How many lines in these records hold the string "they"? State only that number.

--- INPUT DATA Enclosed Below ---

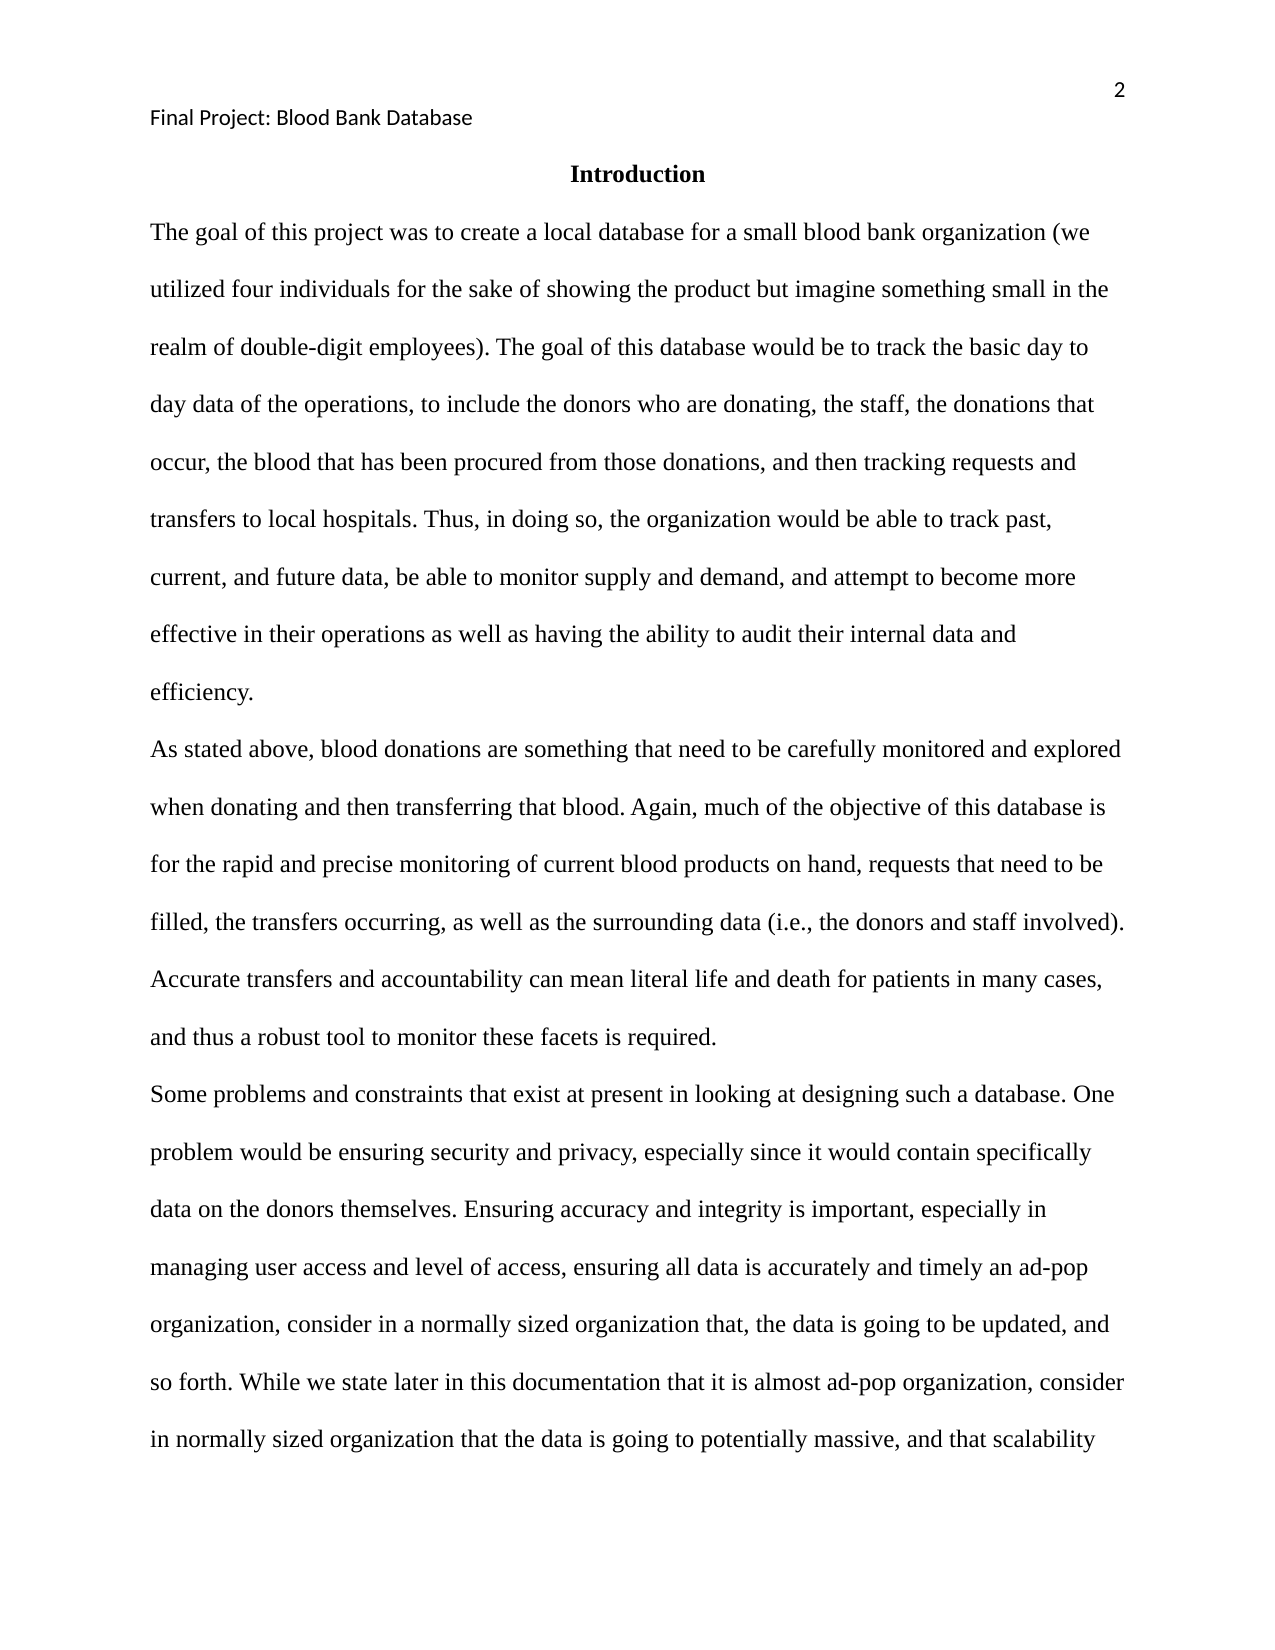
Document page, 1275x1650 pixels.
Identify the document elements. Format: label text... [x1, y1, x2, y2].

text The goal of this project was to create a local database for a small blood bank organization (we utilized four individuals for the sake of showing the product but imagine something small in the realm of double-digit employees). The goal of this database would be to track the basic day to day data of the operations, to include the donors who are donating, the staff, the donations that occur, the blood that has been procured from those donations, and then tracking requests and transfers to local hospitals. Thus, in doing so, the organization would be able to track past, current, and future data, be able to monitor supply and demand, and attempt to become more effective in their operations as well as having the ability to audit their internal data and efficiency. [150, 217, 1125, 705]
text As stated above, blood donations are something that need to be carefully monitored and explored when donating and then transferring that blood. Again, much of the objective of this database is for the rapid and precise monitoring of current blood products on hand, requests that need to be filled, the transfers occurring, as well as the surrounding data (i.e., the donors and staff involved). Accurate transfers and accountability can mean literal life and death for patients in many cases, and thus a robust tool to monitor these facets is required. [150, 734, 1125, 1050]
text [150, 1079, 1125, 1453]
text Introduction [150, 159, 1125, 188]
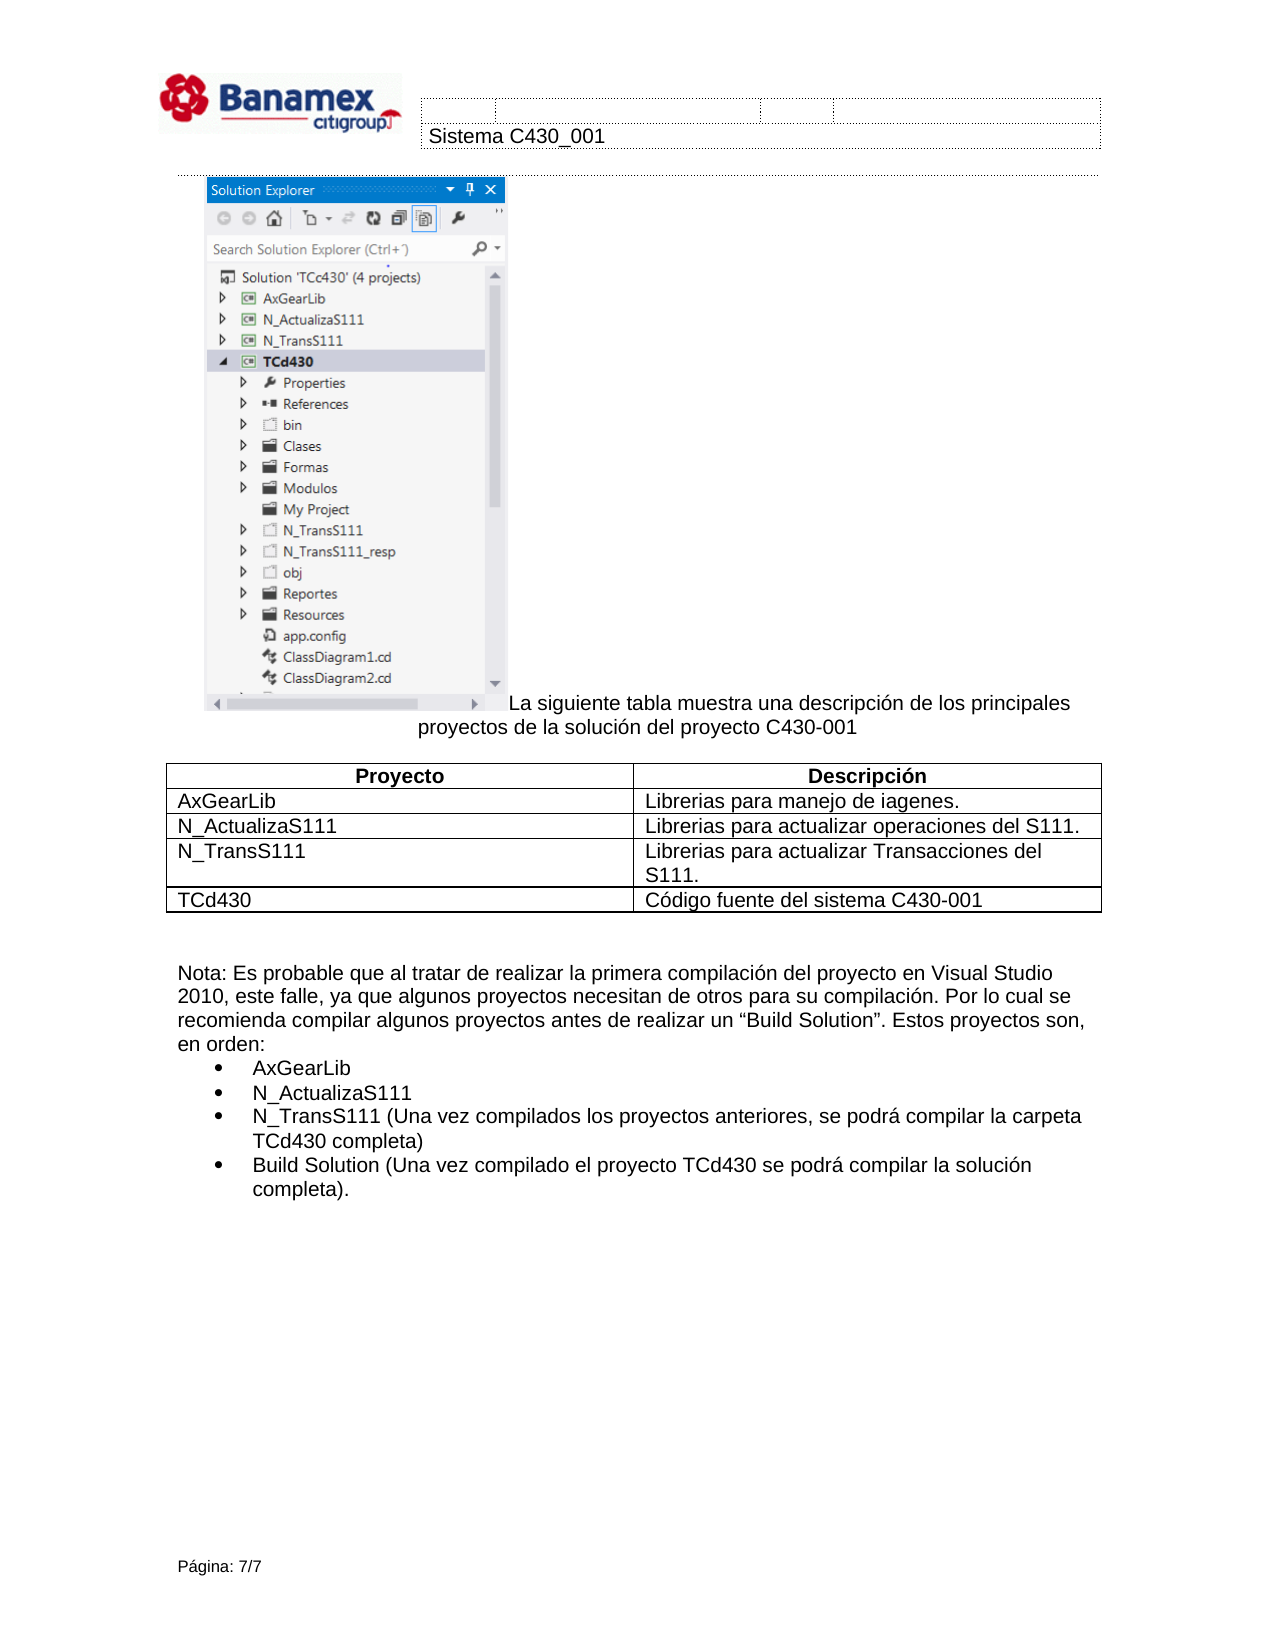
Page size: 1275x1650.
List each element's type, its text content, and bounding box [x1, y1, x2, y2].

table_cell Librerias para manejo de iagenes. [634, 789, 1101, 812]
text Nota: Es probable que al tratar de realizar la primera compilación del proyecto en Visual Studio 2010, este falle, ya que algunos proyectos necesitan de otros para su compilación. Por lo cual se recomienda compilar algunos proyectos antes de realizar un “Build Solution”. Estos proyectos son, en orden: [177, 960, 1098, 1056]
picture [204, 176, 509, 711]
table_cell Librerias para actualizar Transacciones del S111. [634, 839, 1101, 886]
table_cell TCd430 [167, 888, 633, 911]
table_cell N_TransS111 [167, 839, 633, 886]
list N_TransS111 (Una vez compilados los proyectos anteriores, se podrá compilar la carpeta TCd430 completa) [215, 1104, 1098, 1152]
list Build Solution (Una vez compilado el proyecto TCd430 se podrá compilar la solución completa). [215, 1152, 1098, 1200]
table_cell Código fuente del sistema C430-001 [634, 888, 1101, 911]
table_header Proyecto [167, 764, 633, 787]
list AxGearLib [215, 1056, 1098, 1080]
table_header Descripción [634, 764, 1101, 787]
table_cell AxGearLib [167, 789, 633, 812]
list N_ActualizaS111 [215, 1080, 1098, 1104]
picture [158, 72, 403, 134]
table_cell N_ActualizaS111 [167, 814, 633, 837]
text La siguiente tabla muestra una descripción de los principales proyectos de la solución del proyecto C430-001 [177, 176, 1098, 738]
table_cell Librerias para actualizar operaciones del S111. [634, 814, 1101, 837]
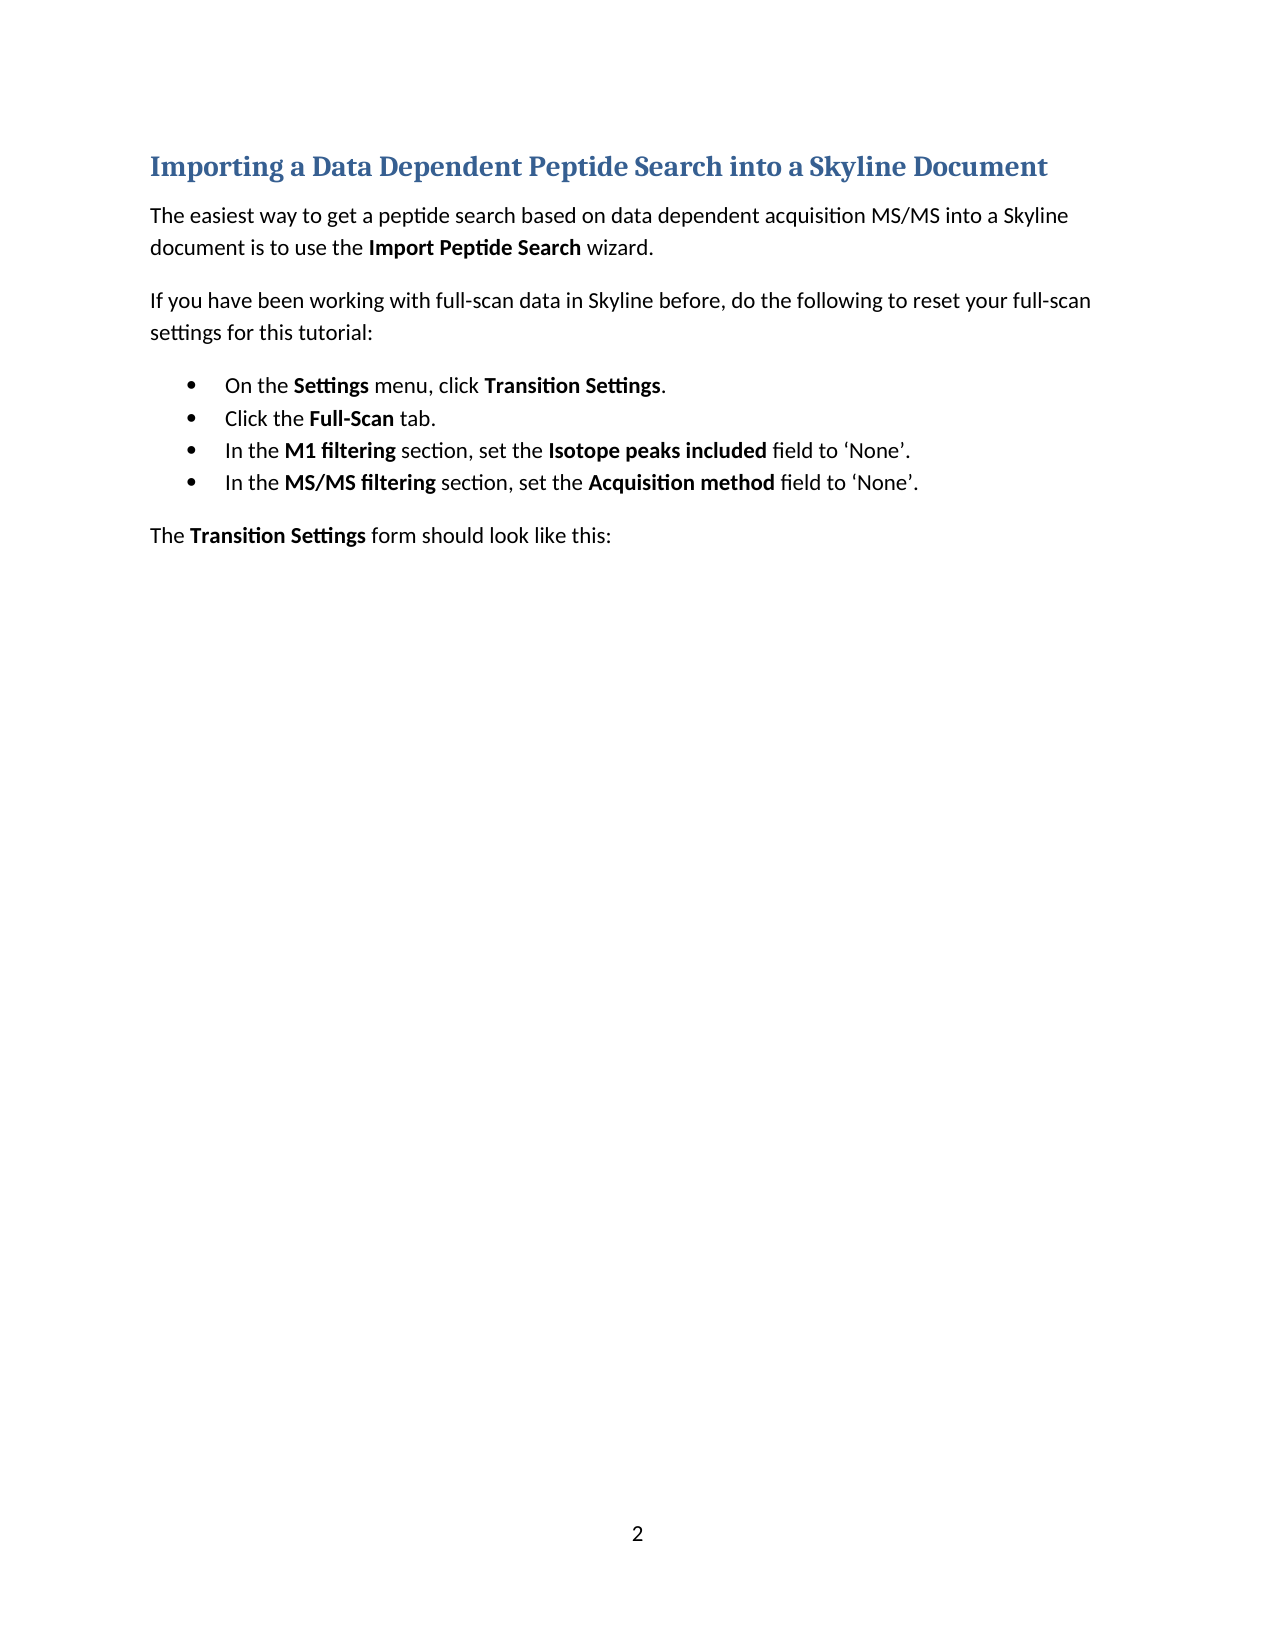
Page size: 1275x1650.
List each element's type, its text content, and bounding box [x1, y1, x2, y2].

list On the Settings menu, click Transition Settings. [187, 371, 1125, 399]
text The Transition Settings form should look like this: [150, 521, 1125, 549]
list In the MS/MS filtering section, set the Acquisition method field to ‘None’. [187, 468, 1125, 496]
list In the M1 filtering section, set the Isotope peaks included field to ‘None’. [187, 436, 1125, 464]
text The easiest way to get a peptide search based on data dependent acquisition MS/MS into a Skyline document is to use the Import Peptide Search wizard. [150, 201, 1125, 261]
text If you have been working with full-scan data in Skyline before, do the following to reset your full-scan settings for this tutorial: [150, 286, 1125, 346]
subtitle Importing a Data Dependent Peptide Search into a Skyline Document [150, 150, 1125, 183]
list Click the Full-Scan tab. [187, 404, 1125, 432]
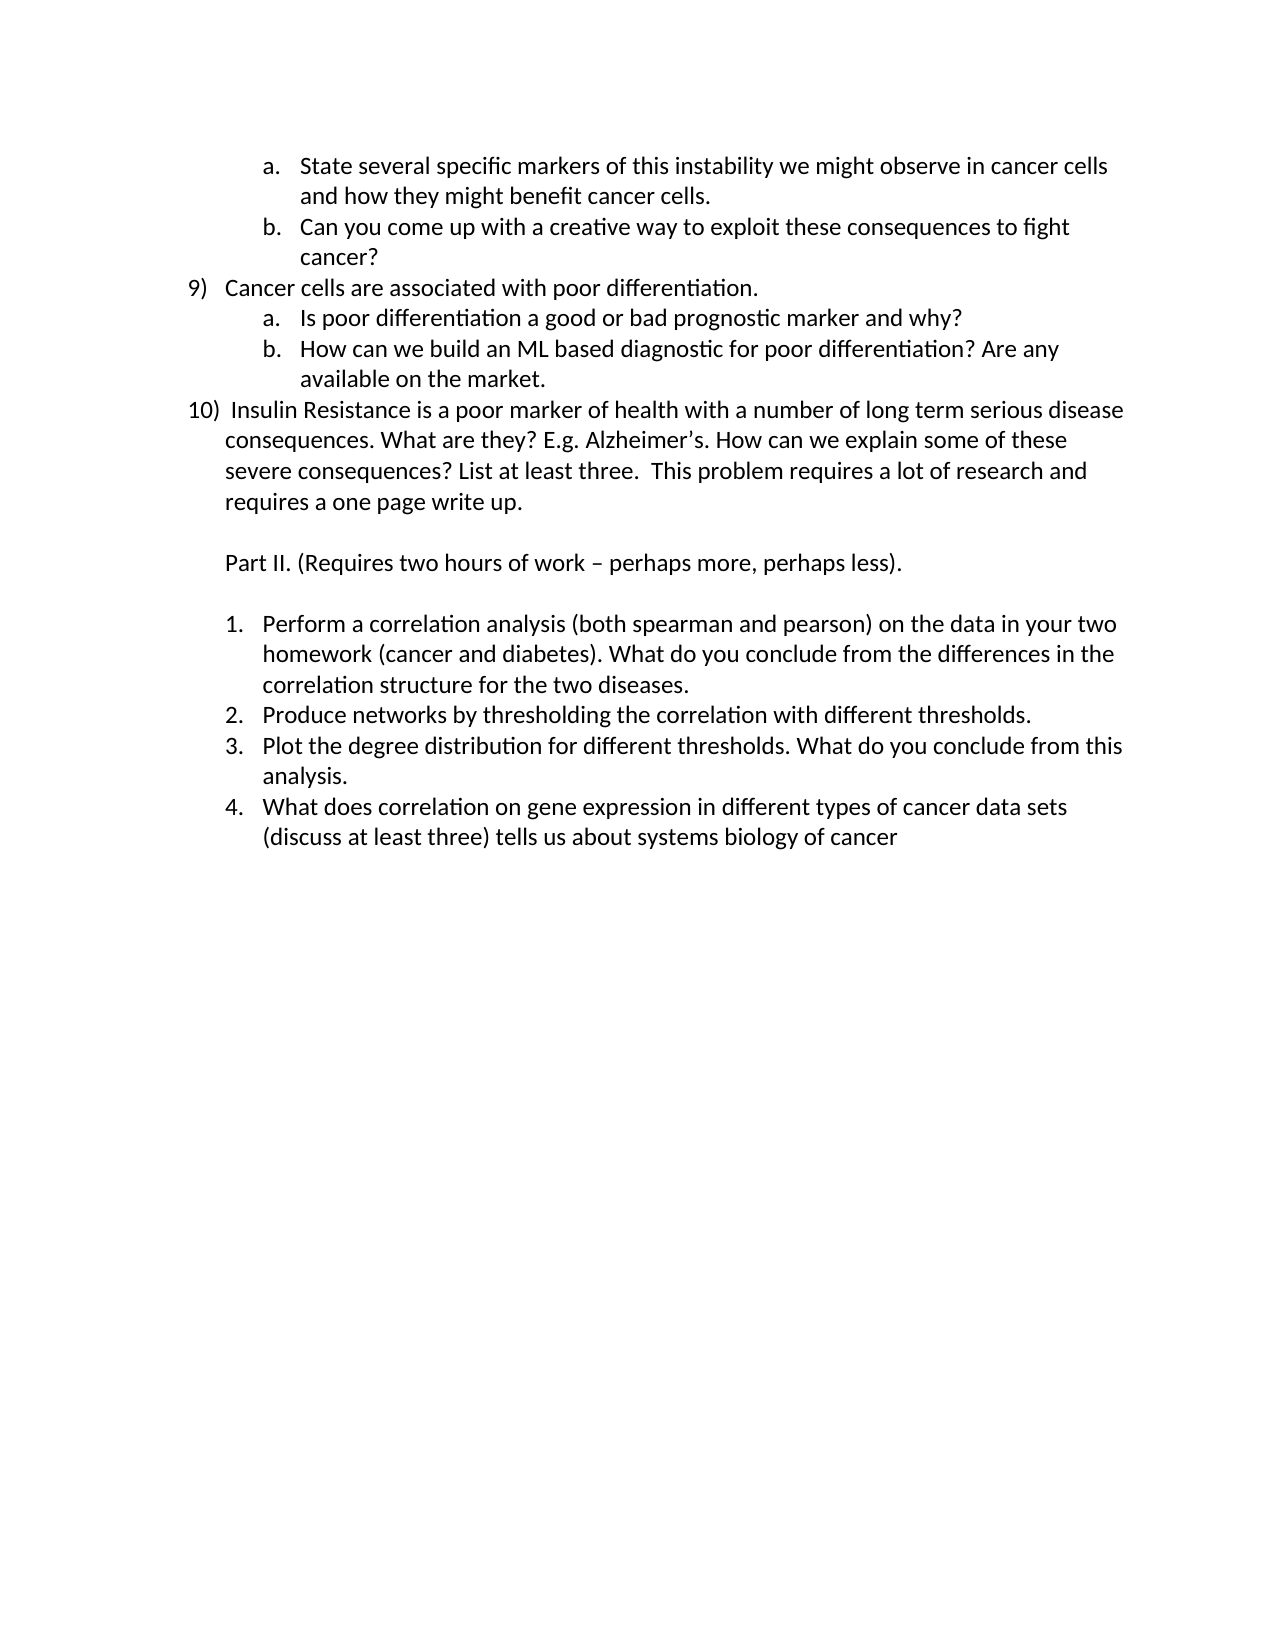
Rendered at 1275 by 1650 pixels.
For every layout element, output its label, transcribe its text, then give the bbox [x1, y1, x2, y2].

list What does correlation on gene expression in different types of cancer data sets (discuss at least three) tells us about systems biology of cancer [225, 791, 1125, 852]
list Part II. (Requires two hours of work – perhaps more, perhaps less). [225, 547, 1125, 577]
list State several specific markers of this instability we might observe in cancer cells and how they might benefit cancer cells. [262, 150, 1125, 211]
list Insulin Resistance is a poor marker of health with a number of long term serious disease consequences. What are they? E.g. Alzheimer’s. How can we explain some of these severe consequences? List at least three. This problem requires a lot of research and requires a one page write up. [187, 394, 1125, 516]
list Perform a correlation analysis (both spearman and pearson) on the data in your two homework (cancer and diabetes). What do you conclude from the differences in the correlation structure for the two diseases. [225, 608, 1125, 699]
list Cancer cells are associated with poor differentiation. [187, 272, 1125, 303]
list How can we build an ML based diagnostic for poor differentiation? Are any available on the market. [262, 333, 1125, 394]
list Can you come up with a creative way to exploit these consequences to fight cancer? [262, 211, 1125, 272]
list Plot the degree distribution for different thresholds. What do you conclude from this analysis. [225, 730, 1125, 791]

--- End of Enclosed INPUT DATA ---

** ANSWER **
2